Computing Approximate Graph Edit Distance via Optimal Transport
Qihao Cheng, Da Yan, Tianhao Wu, Zhongyi Huang, Qin Zhang
TL;DR
This work tackles the NP-hard problem of graph edit distance by introducing OT-based mechanisms that leverage global graph context. It presents GEDIOT, a learning-based inverse OT framework with a learnable Sinkhorn module, GEDGW, an unsupervised OT/GW approach, and GEDHOT, an ensemble that combines both. The methods yield substantial improvements over existing GED approaches in both GED accuracy and edit-path generation, while maintaining good generalizability to unseen graphs. The work demonstrates the practicality of combining OT with graph embeddings to achieve scalable and accurate GED estimation and GEP synthesis across diverse datasets.
Abstract
Given a graph pair $(G^1, G^2)$, graph edit distance (GED) is defined as the minimum number of edit operations converting $G^1$ to $G^2$. GED is a fundamental operation widely used in many applications, but its exact computation is NP-hard, so the approximation of GED has gained a lot of attention. Data-driven learning-based methods have been found to provide superior results compared to classical approximate algorithms, but they directly fit the coupling relationship between a pair of vertices from their vertex features. We argue that while pairwise vertex features can capture the coupling cost (discrepancy) of a pair of vertices, the vertex coupling matrix should be derived from the vertex-pair cost matrix through a more well-established method that is aware of the global context of the graph pair, such as optimal transport. In this paper, we propose an ensemble approach that integrates a supervised learning-based method and an unsupervised method, both based on optimal transport.
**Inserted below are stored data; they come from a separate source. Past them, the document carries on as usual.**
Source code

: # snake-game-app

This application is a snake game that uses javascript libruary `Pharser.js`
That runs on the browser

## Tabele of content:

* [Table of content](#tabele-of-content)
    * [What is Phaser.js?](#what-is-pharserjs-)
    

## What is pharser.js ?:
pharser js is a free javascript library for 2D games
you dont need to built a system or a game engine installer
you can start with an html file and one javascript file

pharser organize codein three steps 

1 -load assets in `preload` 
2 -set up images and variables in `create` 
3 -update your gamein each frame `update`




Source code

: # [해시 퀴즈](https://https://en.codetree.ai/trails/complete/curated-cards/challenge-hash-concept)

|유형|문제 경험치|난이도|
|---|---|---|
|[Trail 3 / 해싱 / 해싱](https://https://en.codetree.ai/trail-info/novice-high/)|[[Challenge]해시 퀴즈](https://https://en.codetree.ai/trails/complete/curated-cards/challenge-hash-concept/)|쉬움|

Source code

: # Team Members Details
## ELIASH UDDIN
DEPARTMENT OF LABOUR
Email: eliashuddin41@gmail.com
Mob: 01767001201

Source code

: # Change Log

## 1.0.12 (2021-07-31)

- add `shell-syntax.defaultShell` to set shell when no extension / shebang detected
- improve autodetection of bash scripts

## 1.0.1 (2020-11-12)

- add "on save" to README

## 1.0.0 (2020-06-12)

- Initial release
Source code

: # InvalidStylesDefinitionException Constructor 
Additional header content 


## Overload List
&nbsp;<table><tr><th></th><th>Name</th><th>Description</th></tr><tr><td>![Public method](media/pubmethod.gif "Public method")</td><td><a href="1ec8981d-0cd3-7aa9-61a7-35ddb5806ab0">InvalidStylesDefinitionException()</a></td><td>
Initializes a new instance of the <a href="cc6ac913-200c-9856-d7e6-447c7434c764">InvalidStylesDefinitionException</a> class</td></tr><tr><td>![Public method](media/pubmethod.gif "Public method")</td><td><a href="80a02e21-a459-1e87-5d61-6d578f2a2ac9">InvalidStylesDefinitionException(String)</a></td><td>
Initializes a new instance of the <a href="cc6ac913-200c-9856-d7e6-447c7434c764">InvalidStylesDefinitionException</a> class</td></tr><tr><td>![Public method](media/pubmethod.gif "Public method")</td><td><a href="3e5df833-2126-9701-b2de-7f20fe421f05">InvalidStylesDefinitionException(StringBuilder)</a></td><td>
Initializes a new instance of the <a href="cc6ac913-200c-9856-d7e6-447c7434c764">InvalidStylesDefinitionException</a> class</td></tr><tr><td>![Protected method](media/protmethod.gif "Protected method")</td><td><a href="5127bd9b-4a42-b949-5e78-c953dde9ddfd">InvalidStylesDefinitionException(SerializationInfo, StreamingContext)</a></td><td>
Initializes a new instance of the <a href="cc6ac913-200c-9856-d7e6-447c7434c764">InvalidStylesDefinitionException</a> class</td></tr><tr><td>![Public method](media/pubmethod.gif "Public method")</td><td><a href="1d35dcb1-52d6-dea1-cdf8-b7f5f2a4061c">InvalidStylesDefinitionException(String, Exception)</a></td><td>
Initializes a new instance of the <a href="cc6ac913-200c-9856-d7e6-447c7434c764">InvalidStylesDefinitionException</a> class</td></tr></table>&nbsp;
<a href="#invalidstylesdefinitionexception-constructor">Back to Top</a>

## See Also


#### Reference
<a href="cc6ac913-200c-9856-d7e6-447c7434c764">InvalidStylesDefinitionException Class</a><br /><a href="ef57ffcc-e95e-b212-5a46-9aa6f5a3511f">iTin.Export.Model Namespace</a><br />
Our learning method, GEDIOT, is based on inverse optimal transport that leverages a learnable Sinkhorn algorithm to generate the coupling matrix. Our unsupervised method, GEDGW, models GED computation as a linear combination of optimal transport and its variant, Gromov-Wasserstein discrepancy, for node and edge operations, respectively, which can be solved efficiently without needing the ground truth. Our ensemble method, GEDHOT, combines GEDIOT and GEDGW to further boost the performance. Extensive experiments demonstrate that our methods significantly outperform the existing methods in terms of the performance of GED computation, edit path generation, and model generalizability.